HMS Bulolo—No. 1 Ship Signal Section, 1942-1945 (Part 1)
In the Summer 2019 edition of the Journal of the Royal Signals Institution, John Young wrote an excellent short history of 661 Signal Troop (LPD). I was prompted to write something about the troop’s predecessor and where it all began—No. 1 Ship Signal Section on HMS Bulolo during the Second World War. The article (somewhat bizarrely attributed to Captain Neil Donaghy, who in fact wrote the update about Project Caduceus) was published in the Journal but (due to another editing error) that version was incomplete and missing its footnotes and some illustrations. The story is told here in two parts…

HMS Bulolo
No. 1 Ship Signal Section was formed aboard HMS Bulolo at Chatham on 16 June 1942.[1] Arising out of the growing understanding of the requirements for effective command of amphibious landings, most importantly the need for a combined[2] headquarters afloat (a lesson learned on Operation Menace—the ill-fated attack on Dakar in 1940), HMS Bulolo was the first of several ships to be converted into a Landing Ship, Headquarters.[3] Designed as a passenger, general cargo and mail steamer, the 6,500-ton ship had piled her trade in the south Pacific for less than a year before war broke out in Europe. Bulolo was requisitioned in September 1939 and converted into an armed merchant cruiser, in which guise she worked as a convoy escort in the Atlantic until being bought by the Admiralty in March 1942. There then followed an extensive period of refitting—the forward cargo hold being converted into a three-deck suite of headquarters staff spaces and communications centres—which was completed that summer and by which time the conversion of a second ship, HMS Largs, had begun.[4] For most of this period, and for the period described here, HMS Bulolo was commanded by Captain R. L. Hamer DSO, the father of Lieutenant Colonel J. R. Hamer, Royal Signals.[5]
The initial establishment of No. 1 Ship Signal Section, the Army component of the tri-service communications staff, was for a major or captain in command (chief signalmaster), a subaltern as second-in-command (signalmaster), four sergeants (signal office superintendents) and 41 junior ranks of various trades. Posted from 11th Armoured Divisional Signals to take command was Captain H. Kenworthy. Like many excellent wartime signallers, Kenworthy had been an employee of the General Post Office before he was commissioned in September 1939; he would return to his post as a traffic superintendent in Preston after the war.[6] His second-in-command was Second Lieutenant K. A. Davis,[7] who joined from 1st Holding Battalion at Scarborough where he had just finished his training after being commissioned six months previously. Amongst the three sergeants who joined was Sergeant P. A. A. Court, who features later in this tale. The first 22 junior ranks also joined in June 1942.

========================================

§ **Job**
Continue the HMS Bulolo history above, picking up right after its final sentence.

§ **Listed records**
========================================

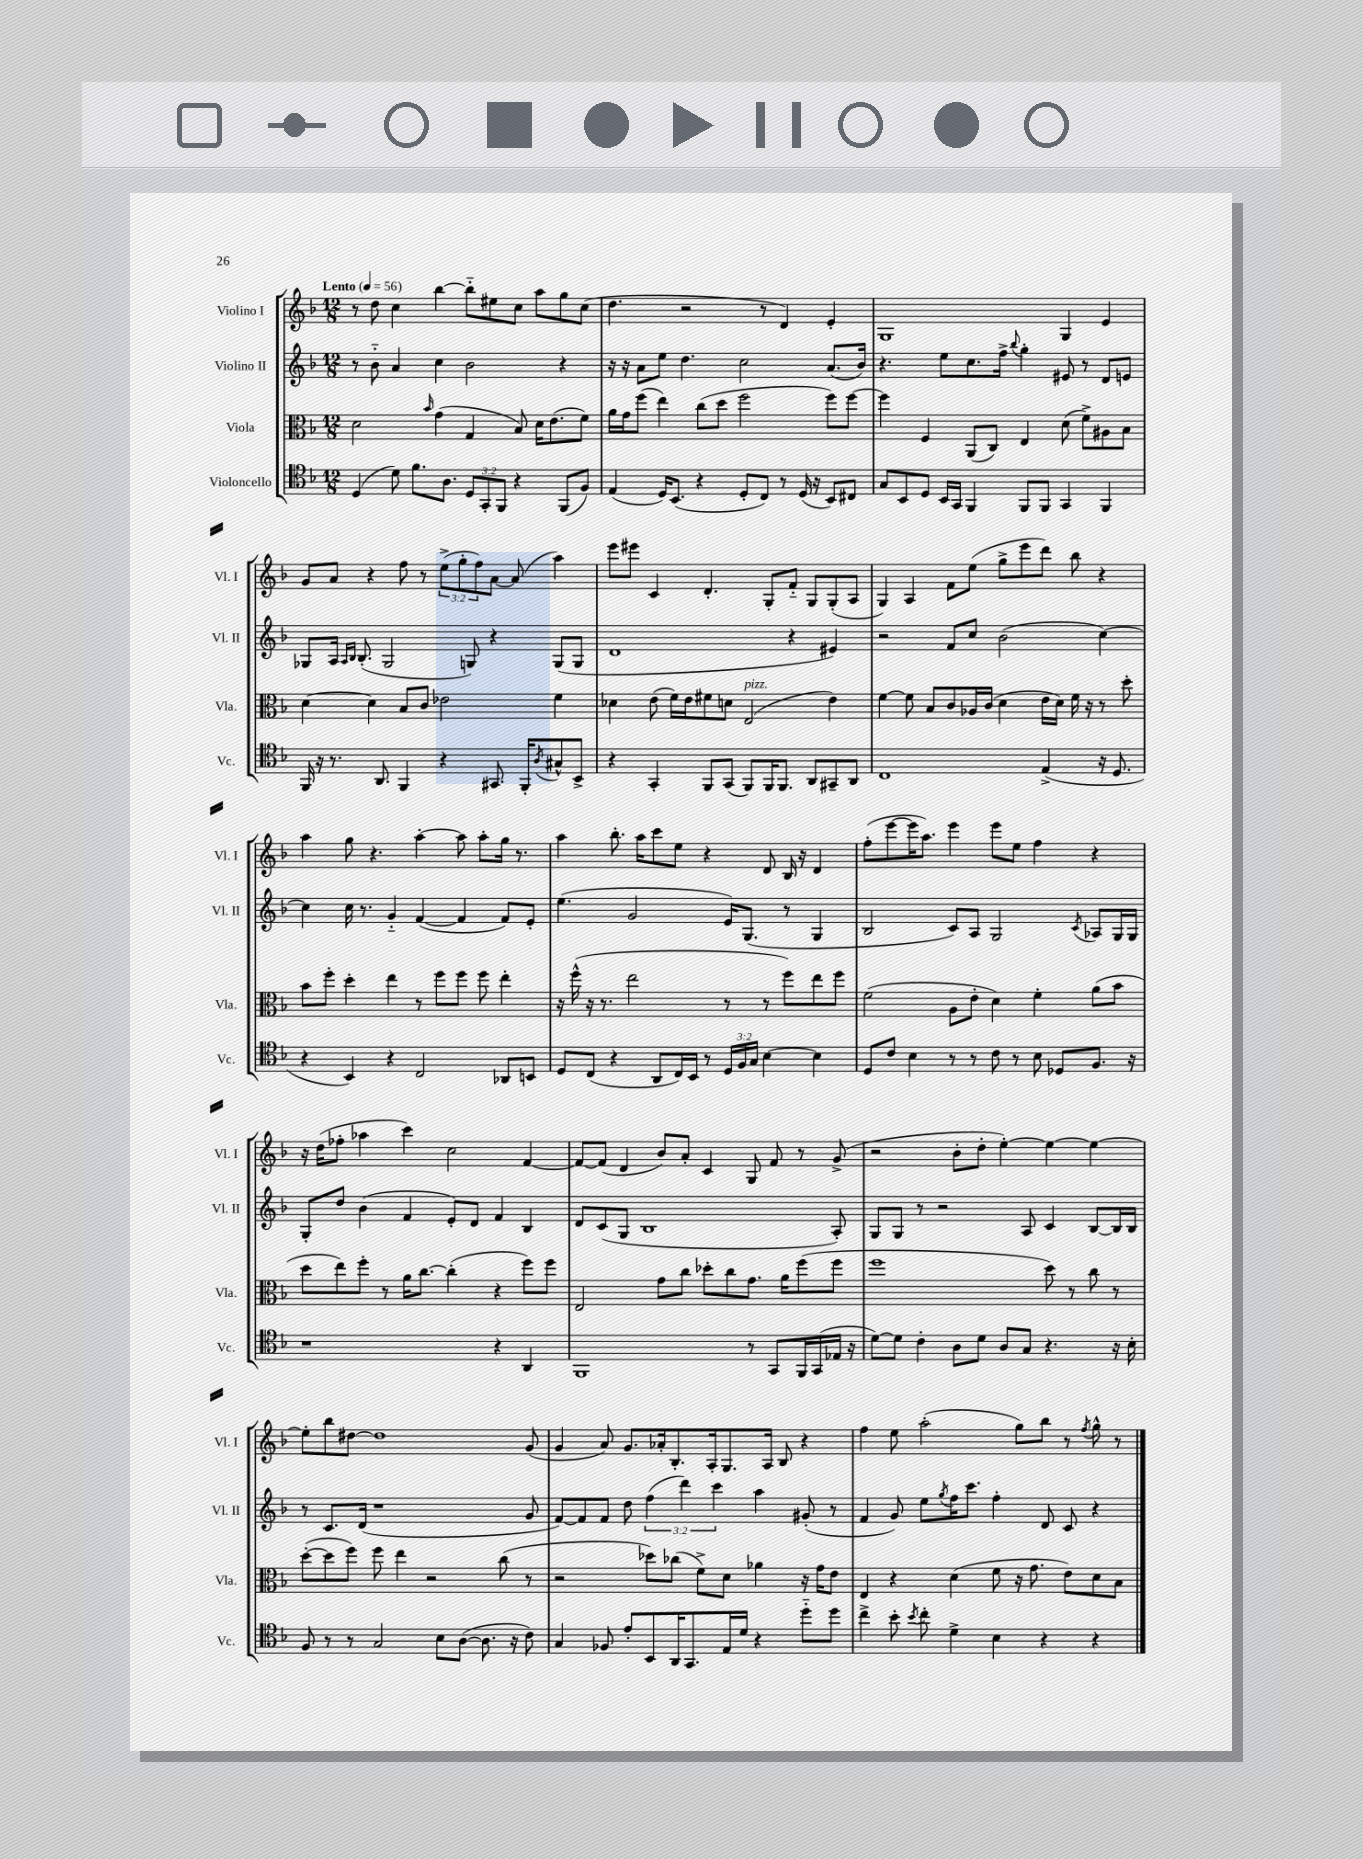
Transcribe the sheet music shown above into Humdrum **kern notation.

**kern	**kern	**kern	**kern
*part4	*part3	*part2	*part1
*staff4	*staff3	*staff2	*staff1
*I"Violoncello	*I"Viola	*I"Violino II	*I"Violino I
*I'Vc.	*I'Vla.	*I'Vl. II	*I'Vl. I
*clefC4	*clefC3	*clefG2	*clefG2
*k[b-]	*k[b-]	*k[b-]	*k[b-]
*M12/8	*M12/8	*M12/8	*M12/8
*MM56	*MM56	*MM56	*MM56
=1	=1	=1	=1
!	!	!	!LO:TX:a:B:t=Lento
(4D/	2d\	8r	8r
.	.	8b-\	8dd\
8d\)	.	4a/	4cc\
8.f\L	.	.	.
.	16qqb-/	.	.
.	(4g\	4cc\	[4bb-\
8.A\J	.	.	.
12D/L	4G/	2b-\	8bb-\L]
12GG'/	.	.	.
.	.	.	8ee#X\
12FF/J	.	.	.
4r	8B-/)	.	8cc\J
.	16d\KL	.	8aa\L
.	(8.e\	.	.
(8FF/L	.	4r	8gg\
8F/J)	8f\J)	.	(8cc\J
=2	=2	=2	=2
(4E/	16a\LL	16r	4.dd\
.	16g\J	16r	.
.	(8ff\J	8a\L	.
16D/KL)	4ee\)	8ee\J	.
(8.BB-/J	.	.	.
.	.	4.dd\	2r
4r	(8cc\L	.	.
.	8dd\J	.	.
8D'/L	2ff\	2cc\	.
8C/J)	.	.	8r
8r	.	.	4d/)
(16D/	.	.	.
16r	.	.	.
8BB-/L)	8ff\L)	(8.a/L	4e'/
8C#X/J	[8ff\J	.	.
.	.	16b-/Jk)	.
=3	=3	=3	=3
8G/L	4ff\]	4.r	1G
8BB-/	.	.	.
8D/J	4F/	.	.
16BB-/LL	.	8ee\L	.
16GG/JJ	.	.	.
4FF/	(8AA/L	8.cc\	.
.	8C/J)	.	.
.	.	16ff^\Jk	.
.	.	8qqbb-/	.
8FF/L	4E/	4gg'\	.
8FF/J	.	.	.
4GG/	(8d\	8e#X/	4G/
.	8f^\L)	8r	.
4FF/	8A#X\	8d/L	4e/
.	8B-\J	8en/J	.
!!LO:LB:g=z
=4	=4	=4	=4
16FF/	[4d\	8G-X/L	8g/L
16r	.	.	.
8.r	.	16A/Jk	8a/J
.	.	16qqA/LL	.
.	.	16qqB-/JJ	.
.	.	(8.B-'/	.
.	4d\]	.	4r
8.AA/	.	.	.
.	.	2G-/	.
4FF/	8B-/L	.	8ff\
.	8c/J	.	8r
4r	2e-X\	.	(12ee^\L
.	.	.	12gg'\
.	.	8Gn/)	.
.	.	.	12ff\)
8.GG#X/	.	4r	[8a\J
.	.	.	(8a/]
16FF'/KL	.	.	.
8qA/	.	.	.
8G#X^^/	4f\	(8G/L	4aa\)
8BB-^/J	.	8G/J	.
=5	=5	=5	=5
4r	4d-X\	1d	8eee\L
.	.	.	8eee#X\J
4GG'/	(8e\	.	4c/
.	16f\LL)	.	.
.	16e\J	.	.
8FF/L	8f#X\	.	4.d'/
(8GG/J	8dn\J	.	.
!	!LO:TX:a:i:t=pizz.	!	!
8FF/L)	(2E/	.	.
16FF/K	.	.	8G'/L
8.FF/J	.	.	.
.	.	4r	8f/J
8AA/L	.	.	8G/L
8GG#X~/	4e\)	4e#X/)	(8G'/
8AA/J	.	.	8A/J
=6	=6	=6	=6
1C	[4f\	2r	4G/)
.	8f\]	.	4A/
.	8B-/L	.	.
.	8c/	8f/L	8f\L
.	16A-X/L	8cc/J	(8ee\J
.	(16c/JJ	.	.
.	4d\	(2b-\	8gg^\L
.	.	.	8eee\
(4E^/	16e\LL	.	8ddd\J)
.	16d\JJ)	.	.
.	16f\	.	8bb-\
.	16r	.	.
16r	8r	[4cc\)	4r
8.D/	.	.	.
.	8dd'\	.	.
!!LO:LB:g=z
=7	=7	=7	=7
4r	8b-\L	4cc\]	4aa\
.	8ff'\J	.	.
4BB-/)	4dd'\	16cc\	8gg\
.	.	8.r	.
.	.	.	4.r
4r	4ee\	4g/	.
2C/	8r	([4f/	[4aa'\
.	8ff\L	.	.
.	8ff\J	4f/]	8aa\]
.	8ff\	.	8aa'\L
8AA-X/L	4ee'\	8f/L)	16gg\Jk
.	.	.	8.r
8BBn/J	.	8e'/J	.
=8	=8	=8	=8
8D/L	16r	(4.ee\	4aa\
.	(16ff^^\	.	.
(8C/J	16r	.	.
.	8.r	.	.
4r	.	.	8.bb-'\
.	2ee\	2g/	.
.	.	.	16aa\KL
8AA/L	.	.	8ccc\
16C/L)	.	.	8ee\J
16BB-/JJ	.	.	.
8r	.	.	4r
24D/LL	8r	16e/KL)	.
24F/	.	.	.
.	.	(8.G/J	.
24G/JJ	.	.	.
[4B-\	8r	.	8d/
.	8ff\L)	8r	16B-/
.	.	.	16r
4B-\]	8ee\	4G/	4d/
.	8ff\J	.	.
=9	=9	=9	=9
8D/L	(2f\	2B-/	(8ff'\L
8c/J	.	.	[8eee\
4B-\	.	.	16eee\K]
.	.	.	8.aa\J)
8r	8A\L	8c/L)	4eee\
8r	8e'\J	8A/J	.
8c\	4d\)	2G/	8eee\L
8r	.	.	8ee\J
8B-\	4f'\	.	4ff\
8D-X/L	.	.	.
.	.	8qc/	.
8.F/J	(8a\L	8A-X/L	4r
.	8b-\J	16G/L	.
16r	.	16G/JJ	.
!!LO:LB:g=z
=10	=10	=10	=10
1r	8dd\L	8G'/L	16r
.	.	.	(16dd\KL
.	8ee\)	8dd/J	8ff-X'\J
.	8ff'\J	(4b-\	4aa-X\
.	8r	.	.
.	16a\KL	4f/	4ccc\)
.	[8.cc\J	.	.
.	(4cc'\]	8e'/L)	2cc\
.	.	8d/J	.
4r	4r	4f/	.
4AA/	8ff\L)	4B-/	[4f/
.	8ff\J	.	.
=11	=11	=11	=11
1FF	2E/	8d/L	8f/L_
.	.	(8c/	(8f/J]
.	.	8G/J	4d/
.	.	1B-	.
.	8g\L	.	8b-/L)
.	8cc\J	.	8a'/J
.	8dd-X'\L	.	4c/
.	8cc\	.	.
8r	8.g\J	.	8G/
8GG/L	.	.	8f/
.	16a\KL	.	.
16FF/L	(8ff\	.	8r
(16GG/	.	.	.
16E-X/JJ	8ff\J	8A'/)	(8g^/
16r	.	.	.
=12	=12	=12	=12
[8d\L)	1ff	8G/L	2r
8d\J]	.	8G/J	.
4c'\	.	8r	.
.	.	2r	.
8A\L	.	.	8b-'\L
8d\J	.	.	8dd'\J
8A/L	.	.	[4ee'\)
8G/J	.	8A/	.
4.r	8dd\)	4c/	4ee\_
.	8r	.	.
.	8cc\	[8B-/L	4ee\_
16r	8r	16B-/L]	.
16B-'\	.	16B-/JJ	.
!!LO:LB:g=z
=13	=13	=13	=13
8F/	([8dd'\L	8r	8ee'\L]
8r	8dd\]	8.c/L	8bb-\
8r	8ff\J)	.	[8dd#X\J
.	.	(16d/Jk	.
2G/	8ff\	1r	1dd#]
.	4ee\	.	.
.	2r	.	.
8B-\L	.	.	.
([8A\J	.	.	.
8.A\]	.	.	.
.	(8cc\	.	.
16r	.	.	.
8c\)	8r	8g/	(8g/
=14	=14	=14	=14
4G/	2r	[8f/L)	4g/
.	.	8f/]	.
8F-X/	.	8f/J	8a/)
8e'/L	.	8dd\	8.g/L
8BB-/	8dd-X\L)	(6ff\	.
.	.	.	16a-X'/k
16AA/K	(8cc-X\J	.	8.B-'/
.	.	6ddd\)	.
8.GG/	.	.	.
.	8f^\L)	.	.
.	.	.	16A'/k
.	.	6ccc\	.
16E/L	8d\J	.	8.G/
16d/JJ	.	.	.
4r	4a-X\	4aa\	.
.	.	.	16A/Jk
.	.	.	8B-/
8dd\L	16r	(8g#X'/	4r
.	16g\KL	.	.
8dd\J	8e\J	8r	.
=15	=15	=15	=15
4cc^\	4E/	4f/	4ff\
8b-'\	4r	8g/)	8ee\
8qb-/	.	.	.
8cc'\	.	8ee\L	(2aa'\
.	.	8qgg/	.
4d^\	(4d\	16ff\K	.
.	.	8.ccc\J	.
4B-\	8f\	4ff'\	.
.	16r	.	8gg\L)
.	8.g\	.	.
4r	.	8d/	8bb-\J
.	8e\L)	8c/	8r
.	.	.	8qff/
4r	8d\	4r	8gg^^\
.	8B-\J	.	8r
==	==	==	==
*-	*-	*-	*-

========================================

§ **The answer**
Trade tests and a training programme began immediately, and Bulolo sailed via Sheerness, to load with ammunition, to Greenock where she would be based until the late autumn. From here there was regular movement of personnel to and from the ship and the Royal Signals Wing at the Combined Operations School (HMS Dundonald II) at Troon and for the next few months the men of the signal section would train at their principal tasks and in ship’s routine. On 13 July the section received its first American visitors, a group of US Army signal officers, who were briefed on the internal organisation of the ship and its procedures. From that day the section was ‘affiliated’ to First Army Signals and in August some men from that unit joined to bring the section up to strength.
In addition to controlling the amphibious landing, one of the primary tasks of the headquarters ship was to ensure coordination between the landing forces and supporting close air support. That work was carried out on board by an embarked Army Air Support Control and exercises in this work began in late July.[8] On 17 September a meeting was held on board to discuss procedures; commanding 7 AASC was Major J. D. Profumo MP, the future Secretary of State for War and the leading cast member in the ‘Profumo affair’.[9]

The radio room aboard HMS Bulolo in 1942; in the centre is the duty signalmaster.
On 14 October, HMS Bulolo was joined by Rear Admiral Sir Harold Burrough KBE, CB, DSO and a few days later by Major General Charles W. Ryder, Commanding General of the United States 34th Infantry Division, and Major General V. Evelegh OBE, General Officer Commanding the British 78th Division. On 24 October shore leave was suspended and two days later Admiral Burrough, Major Generals Ryder and Evelegh, and Air Commodore G. M. Lawson CBE, MC (the First Army air liaison officer) briefed the ship’s company on Operation Torch—an amphibious landing on the shores of North Africa. The operation would comprise three landings: The Western Task Force, which had sailed from the United States, would land troops on the Atlantic coast of Morocco; the Centre Task Force, would land at Oran in Algeria; and the Eastern Task Force at Algiers. Admiral Burrough would command the Eastern Task Force, the ground force for that landing being commanded by Major General Ryder.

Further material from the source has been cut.